Aleksandar Vucic has won a second 5-year term in office as Serbia’s president following the Sunday elections, but his Serbian Progressive Party (SNS) was unable to maintain a three-fifth majority of seats in parliament despite convincingly winning the parliamentary vote as well.
Live results from the National Electoral Commission show Vucic leading with 58.5 percent while 96 percent of all votes have been counted. This is virtually the same results as in 2017 for Vucic, and it avoids a runoff with the main opposition candidate Zdravko Ponos who got only 18.3 percent of votes.
The SNS got 43 percent of the counted votes, securing the party 119 seats in the 250-seat parliament – short of seven seats from a simple majority of 226 seats needed to form the next government. This result is nearly one-third down from the 61 percent in 2020 elections, which gave the SNS 188 seats.
A coalition of Vucic’s main ally, the Socialist Party of Serbia (SPS), of Speaker of Parliament Ivica Dacic won 11.5 percent, secured the same 32 seats in parliament. It remains to be seen whether the two parties will strike another governing coalition deal, with Vucic having other better options to consider.
Opposition United for Victory alliance of presidential candidate Zdravko Ponos obtained 13.6 percent.
On Sunday’s presidential and parliamentary elections in Serbia nearly 59 percent of the 6.5 million eligible voters turned out in polling stations.
Putin Congratulates Vucic
Russian President Vladimir Putin was the first to congratulate Vucic, his staunch supporter and closest ally in Europe, stressing Kremlin’s hope to strengthen the “strategic partnership” between the two countries. Serbia, a candidate to the European Union, has been constantly defying the union’s lenient calls to impose sanctions on Russia since its takeover of Crimea in 2014. It has instead strengthened military cooperation with Russia and beefed up capabilities with Russian fighter jets, helicopters, tanks, armored vehicles and other heavy weapons.
Of the eight presidential candidates, three of them supported Serbia’s EU membership during the electoral campaign, while all promised to strengthen cooperation with Russia and China.
Kosovo Serbs voting in Serbian elections
None of the candidates supported the recognition of Kosovo, which is recognized by more than half of the United Nations member states, but not by Russia and China.
According to the election commission, about 100 thousand Kosovo Serbs were eligible to vote in Serbian elections. This year, the government of Albin Kurti in Prishtina demanded Serbia to ask for official permission for polling stations to open for Serbs in Kosovo but Serbia refused, saying such official request to Kosovo government would lead to Kurti claiming Serbia recognized its neighboring country. Vucic decided to have Kosovo Serbs vote in polling stations in Serbia instead, close to the border with Kosovo.
Kosovo was criticized by the European Union, United States and United Kingdom for not allowing Serbia to conduct elections in its territory, but Kurti maintained that Serbia had decided on the matter by not being willing to discuss with the Kosovo government.

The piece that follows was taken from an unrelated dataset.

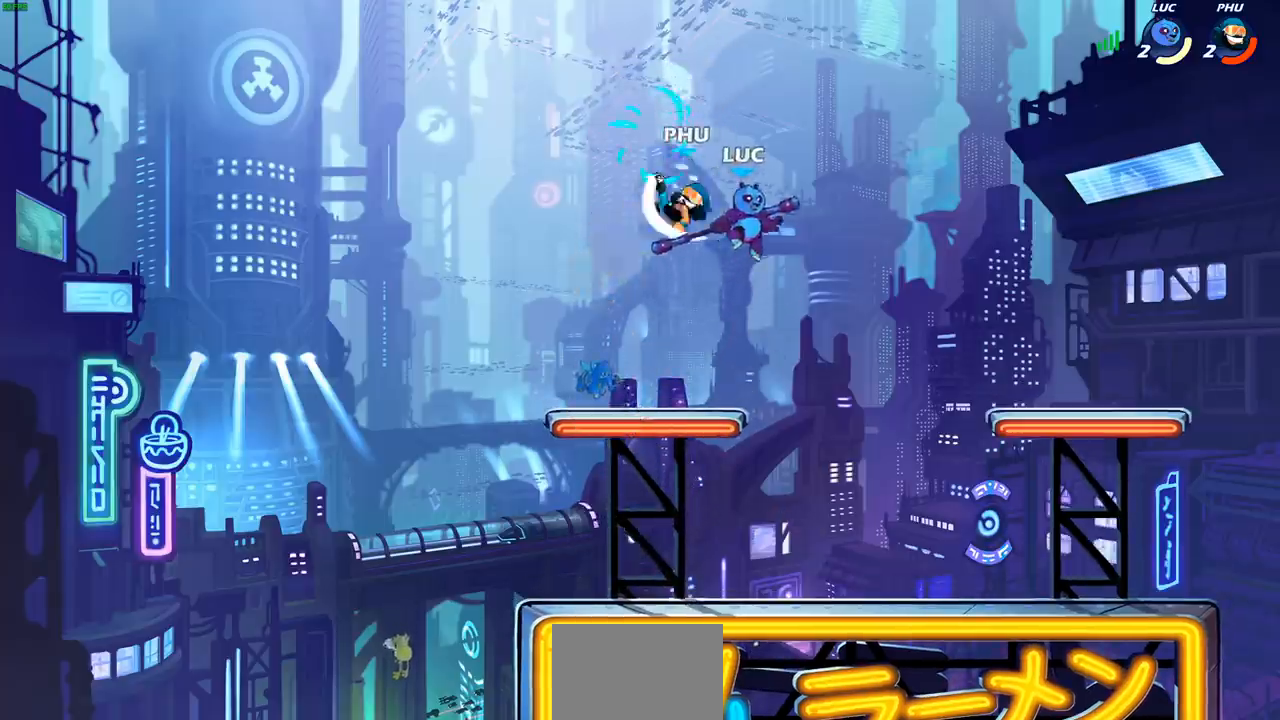
{"buttons": [], "left_stick": "left", "right_stick": "center", "events": [[133, "left_stick", "down"], [233, "left_stick", "left"], [317, "SQUARE", "down"], [317, "right_stick", "right"], [400, "SQUARE", "up"], [417, "right_stick", "center"]]}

More than 40 buses with voters reportedly passed the border between the two countries on Sunday. Police in Kosovo made sure to smoothen its Serb-ethnicity citizens’ safe travel to and back from Serbia during the election day. Their work was commended by the German and French ambassadors in the country who visited the main border checkpoint in Merdare.
Earlier last week, the European Commission failed to condemn the participation of convicted war criminals in the electoral campaign for President Vucic and his allied parties.
Serbia Albanians prevented from voting in Serbian elections
Albanians in Serbia are expected to be represented by member of parliament Shaip Kamberi who has received about 0.3 percent of all votes.
The exact number of Albanians in Serbia remains unknown but in 2015 the OSCE estimated about 70 thousand ethnic Albanians registered in three municipalities bordering Kosovo: Presheva, Bujanoc, and Medvegja.
Civil society organizations say that about 20 thousand of them have emigrated to Kosovo, while Serbia has wiped out of its civil registry about six thousand of its Albanian citizens, making it impossible for them to cast their vote in Serbian elections.
The Serbian government’s policy to deregister its Albanian citizens from the civil registry was first denounced by Albanian researcher Flora Ferati-Sachsenmaier on Exit News in 2020. The results of her study show that about six thousand Albanians have been erased from the civil registry after they were not found at home during targeted checks by the Serbian government officials, with some 70 percent of all Albanians wiped out from the registry in some villages between 2012 and 2019.
Ahead of Sunday elections, Kosovo President Vjosa Osmani reiterated calls on the international community to condemn what she called “ethnic cleansing” of Albanians by the Serbian government of “authoritarian” President Vucic.
The government of Edi Rama in Albania, who cooperates closely with his counterpart Aleksandar Vucic, has yet to denounce the matter despite constitutional obligations to work for the provision of rights for Albanian minorities.